We are at a strange moment in so many ways.
For me it’s a fascinating thing. We knew a demographic shift was going to happen. I remember hearing about it in 1995? I was at this weird children’s advocacy conference and this guy was saying, “White people need to have more babies.” [laughs] At the time I was like, “I have no idea what you’re talking about.” But by 2030 we’re going to be a majority minority country. Jan. 6 popped up and showed us there are people willing to take down the government to stay white. So this is going to get weird. I think for a lot of people, we need to hash these things out. For the Klan book, I’ve been thinking about how we have to realize that people have already conceded that race is a social construct. We can actually map out how whiteness happened. We still don’t have definitions for these things. What is “Black”? We just know that when you’re perceived black, you are black. [laughs] A lot of the same goes for being white. But if we can see how these identities are built, we can realize that they’re not immutable. And if they’re not, are these things that you really want to destroy the country over?

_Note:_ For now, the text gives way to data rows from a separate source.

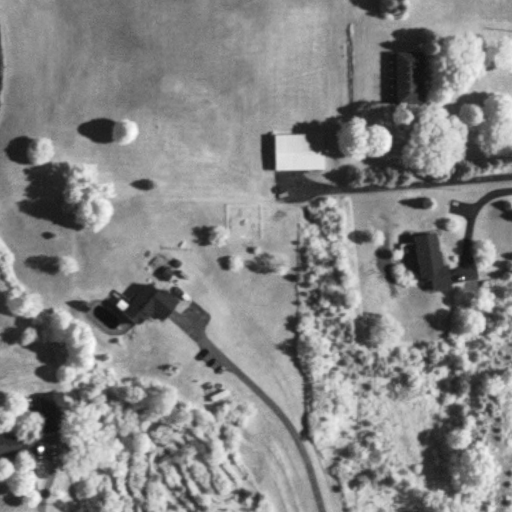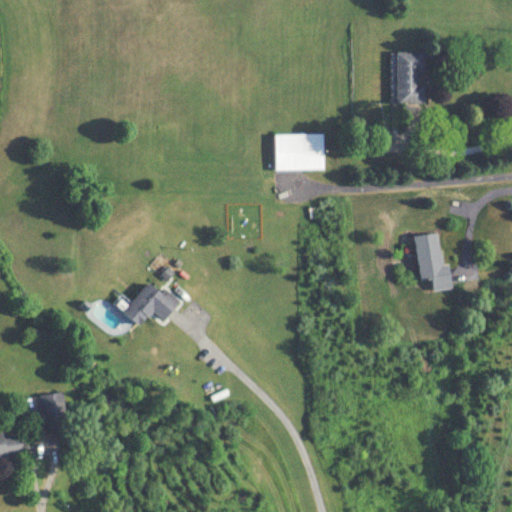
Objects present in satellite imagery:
building: (411, 76)
road: (458, 149)
building: (300, 151)
road: (399, 184)
road: (470, 214)
building: (433, 261)
building: (149, 303)
road: (276, 409)
building: (11, 444)
road: (40, 493)
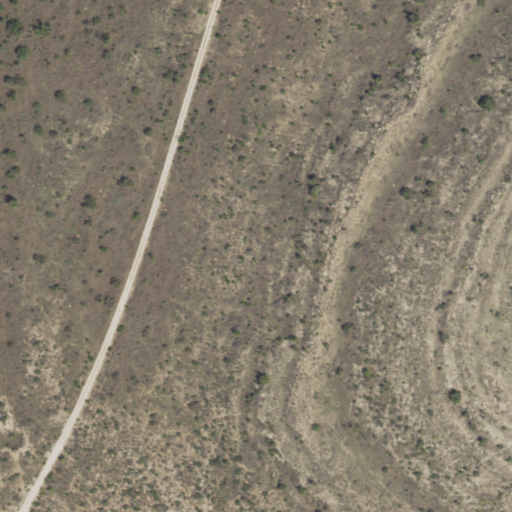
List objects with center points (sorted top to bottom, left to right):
road: (137, 260)
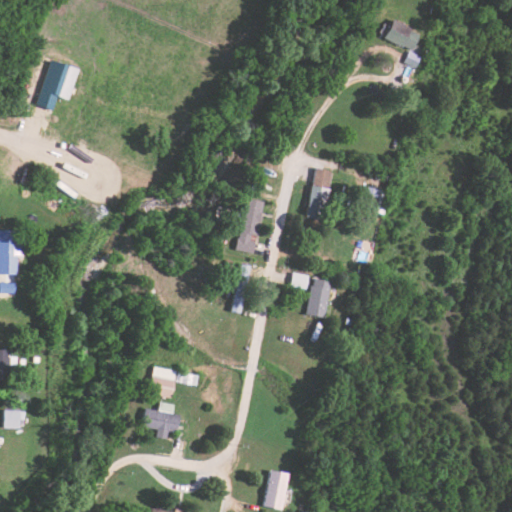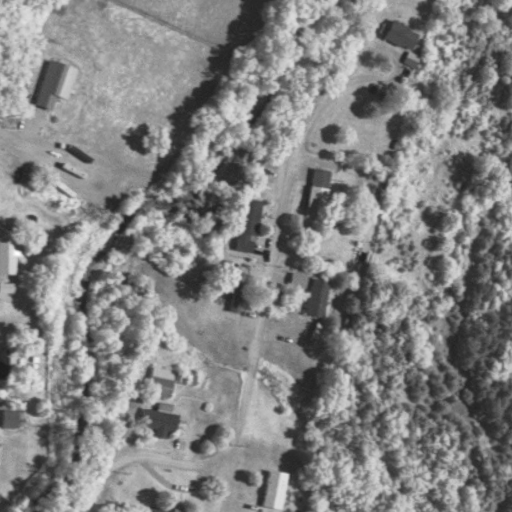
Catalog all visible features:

As your book implicitly points out, based on the old school definition of “white,” we’ve been a majority minority country for a very long time now.
Basically forever. There were very few people who were “white.” And it was ruled accordingly. If you look at the melting pot, that’s a plea for whiteness. Can’t you just make us all American? [laughs] To me that’s what we really have to think about. What is it that you’re deciding? What is it that you’re afraid of? What is it that you’re fighting for? Since this shit is made up, how much do you want to hold as dear? Because people will die over this. Why?
Do you want to end with a pitch for the book? Or end on a slightly cheerier note?
I mean, it’s about a Klan riot. The happy moment is somebody getting killed. It seems weird to say, it’s a feel good read! Fun for the whole family! I feel incredibly fortunate that I’m in this space where I can write about something as small and obscure as this moment and get it published and work with somebody like Bizhan, who is incredibly talented, and that people are interested in this. It’s a very interesting time. I’ve been doing this for a long time and people haven’t always been interested in a lot of the things I think about. I feel very fortunate. We’re in a moment where projects like this are socially relevant and important. Unfortunately on January 6th you’re like, this is way too relevant! I didn’t think it was going to be this relevant.